The company, which has a U.S. office in Sonoma , Calif., will also bring the dogs to wineries to help detect contamination in storage areas, the bottling line or wherever TCA or TBA can cause problems. The dogs spend half their time at their cooperage in Chile and the rest at customer locations. The program is proving successful at the factory, and it’s popular with winemakers. Kaiser said the company plans to incorporate trained dogs at its locations in Europe, Australia and North America.
New sensor technology
Part of the AROL Group of companies, FT System was another winner for innovative technology. Massimo Fedel is the firm’s technical director and responsible for the development of the award-winning L.Sensor.O2. He said the device shoots a low-power, Class 1 laser through the headspace of the container to measure headspace and dissolved oxygen in a non-destructive and non-intrusive manner. The unit also detects total pressure in the container, partial CO2
pressure and dissolved CO2
The sensor helps winemakers “kick out bottles that are not sealed” correctly or don’t meet other measurable standards and can be incorporated into a bottling line. FT System is distributed in California through Enartis Vinquiry and directly through the company for the rest of North America.
Parsec, which is distributed in North America by American Tartaric Products, showcased a new piece of equipment that can determine oxygen levels in wine in two ways. The new unit includes a sensor that can detect oxygen levels through clear bottles and a stainless steel (food grade) probe that can be placed directly into a tank or barrel.
Italian winemaking equipment manufacturer Siprem International received an innovation award for its hybrid vacuum/pneumatic presses. Siprem’s commercial director, Roberto Berto, explained the new presses are “able to extract more juice than a pneumatic press using a softer, lower pressure” during the first stage of a press cycle. The second stage employs a pneumatic press. The total cycle time is reduced by average 30% because of the hybrid press function. American Tartaric Products represents Siprem in the United States.
Bucher Vaslin earned an award for its new Delta Rflow sorting table. The machine employs a high-powered air jet to sort grapes and remove MOG at high speed. Italian firm Gruppo Bertolaso received an innovation award for its system of “simplified bottle handling parts within packaging machines.”
Closure award winners
A trio of closure suppliers earned new technology awards. Nomacorc was honored for its Select Bio Series, which it claims offers wineries a zero carbon footprint closure for their wines. The Select Bio is 100% recyclable and made with polymers derived from sugar cane.
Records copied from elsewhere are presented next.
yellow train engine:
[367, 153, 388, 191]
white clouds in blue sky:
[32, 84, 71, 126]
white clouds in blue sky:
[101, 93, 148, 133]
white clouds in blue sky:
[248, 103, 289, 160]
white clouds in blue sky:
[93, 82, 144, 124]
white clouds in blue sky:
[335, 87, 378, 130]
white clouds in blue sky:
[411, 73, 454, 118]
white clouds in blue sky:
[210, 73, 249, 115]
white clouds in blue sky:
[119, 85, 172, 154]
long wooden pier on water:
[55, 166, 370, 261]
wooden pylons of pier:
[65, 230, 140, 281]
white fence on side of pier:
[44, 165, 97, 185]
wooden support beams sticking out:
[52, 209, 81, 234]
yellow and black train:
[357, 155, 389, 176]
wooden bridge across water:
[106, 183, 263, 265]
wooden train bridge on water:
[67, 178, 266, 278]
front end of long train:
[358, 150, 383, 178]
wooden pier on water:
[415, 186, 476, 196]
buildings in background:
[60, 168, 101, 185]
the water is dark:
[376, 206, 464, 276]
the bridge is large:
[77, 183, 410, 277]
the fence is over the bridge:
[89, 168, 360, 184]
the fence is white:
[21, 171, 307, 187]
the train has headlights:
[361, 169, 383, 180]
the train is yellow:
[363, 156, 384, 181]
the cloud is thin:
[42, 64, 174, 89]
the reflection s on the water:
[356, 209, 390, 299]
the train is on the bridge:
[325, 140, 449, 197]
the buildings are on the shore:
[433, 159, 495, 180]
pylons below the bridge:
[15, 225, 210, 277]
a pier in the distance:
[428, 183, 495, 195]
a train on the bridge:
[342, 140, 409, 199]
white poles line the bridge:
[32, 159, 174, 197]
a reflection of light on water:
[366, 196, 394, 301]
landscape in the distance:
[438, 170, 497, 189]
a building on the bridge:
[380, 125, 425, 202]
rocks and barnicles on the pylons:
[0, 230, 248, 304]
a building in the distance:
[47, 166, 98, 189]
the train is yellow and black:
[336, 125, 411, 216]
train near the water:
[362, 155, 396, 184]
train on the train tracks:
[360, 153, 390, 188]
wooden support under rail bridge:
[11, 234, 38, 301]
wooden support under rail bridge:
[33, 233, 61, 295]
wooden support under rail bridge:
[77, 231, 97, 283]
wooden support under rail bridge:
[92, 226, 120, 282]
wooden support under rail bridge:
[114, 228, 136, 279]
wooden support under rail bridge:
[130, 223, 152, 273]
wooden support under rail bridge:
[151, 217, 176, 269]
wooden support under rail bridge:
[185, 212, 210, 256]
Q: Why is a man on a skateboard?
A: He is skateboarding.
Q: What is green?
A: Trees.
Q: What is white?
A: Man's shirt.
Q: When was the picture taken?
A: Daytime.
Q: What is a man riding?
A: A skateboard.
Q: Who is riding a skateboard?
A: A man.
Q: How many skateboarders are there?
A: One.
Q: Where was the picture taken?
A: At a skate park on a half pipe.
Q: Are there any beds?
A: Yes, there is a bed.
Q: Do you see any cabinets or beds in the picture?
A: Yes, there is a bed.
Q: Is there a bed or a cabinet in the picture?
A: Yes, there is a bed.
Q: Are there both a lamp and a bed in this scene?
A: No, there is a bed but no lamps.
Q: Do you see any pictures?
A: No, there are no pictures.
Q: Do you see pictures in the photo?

Amcor Flexibles earned an award for its Stelvin Inside range of screwtop liners with varying oxygen transfer rates. Amorim Cork also took a new technology award for its Helix cork, which is a reusable cork with threading similar to a screwtop closure.
LaCruz Solutions made a basic design change to the harvesting system its machines use to remove grape clusters from the vine. The firm’s representative Valentino Cirivello said the new system can provide a 30% improvement in both yield and time savings. Cirivello said the beaters feature a longer surface that requires fewer beats per second, resulting in “less stress for the grape and the stock.”
Martignani won an innovation award for electrostatic sprayer technology that “keeps the drift down by blowing it back into the canopy in combination with the electrostatic droplets charge,” said Stefano Martignani, the company’s director and general manager. Solex Corp. of Dixon, Calif., handles the company’s sales in the United States.